_Page text_

-*-

The Largesse of King King Chozhan

[This is a part 4 (or is it 3? Or 3.5?) of the series. Parts 1, 2 (1.5?), and 3 (2.5?) can be read (not that you necessarily want to read it) herehere and here]

Moving on from the short pitstop that was, the own town, the brave contingent of two (and the trusted Sopana Sundaran) moved valiantly on towards the final stop in what we can now call the the Grand Chozha (not the hotel in Madras) triathlon. Not that we did any running, cycling, or indeed swimming (though there was to be a bit of floating in water later on — translate into tamil to completely capture the essence of that; but, we are getting a little ahead of ourselves) but still, this was quite the achievement. Not merely ticking things off the list but actually spending a decent amount of time at the three temples. Not three yet, however. Two were down. Number three beckoned.

The time was around 4 and we had an hour to go before reaching Thanjavur. That quintessential existential question that strikes many a traveling soul right around tea time struck us:

To tea or not to tea?

Well, to tea, of course, but to tea would involve the following sequence of actions:

  • Sequence
    1. Getting out of car
    2. Locking said car
    3. Entering tea kadai
    4. Drinking tea
      • Contemplating eating of biscuit
      • Settling for (settling for, it seems!) bajji
    5. Stepping back into car (after unlocking, of course)
    6. Motoring on.

We decided against it. God was more important (read: laziness) and we motored on. Onward ho, and all that. The big temple, was, soon, upon us. The steed was holstered, so to speak, and the road was crossed. The car park was left behind and the temple was proceeded towards.

At first glance, the temple does not seem to befit its name. There is one arch / doorway in sight and, honestly, it is not all that imposing.

t1

This person (below) and this person’s friend seemed to welcome you.

t3

You enter the double gateway and, well, you are transported. Into another era. Immediately, the mind boggles, about how life might have been, or indeed probably was.
Red stone. Calm. Pious. Religious, even. Straight lines. Straightforward. Simple.
The area is so damn (blasphemous, I know, but still) crowded but the sheer vast expanse of the scale of it all just makes the populace melt away. Literally. It is hard not to just be intimidated by the scale of the thing.

-*-

_Data lines_

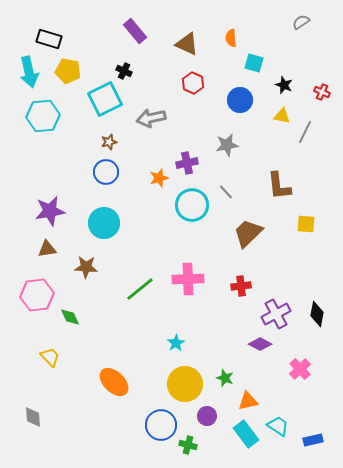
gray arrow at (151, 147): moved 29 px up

-*-

_Goal 1_
Summarize the travel post in two sentences.
_Goal 2_
According to the travel post, around what time did the question of stopping for tea come up?
_Goal 3_
Say whether each statement agrees with the travel post, answering yes or no and quoting the words that decide it: (a) The travelers stopped for tea before reaching Thanjavur. (b) The temple is described as being made of red stone. (c) At first glance, the doorway seemed imposing.
The material plays no part in this.

_Task result 1_
With two temples already visited, a party of two headed for the third in Thanjavur and decided against a tea stop on the way. The big temple's single doorway looked unimposing at first, but passing through the double gateway felt like entering another era, and its vast scale made even the heavy crowd seem to melt away.

_Task result 2_
Around 4.

_Task result 3_
(a) No: "We decided against it."
(b) Yes: "Red stone."
(c) No: "it is not all that imposing."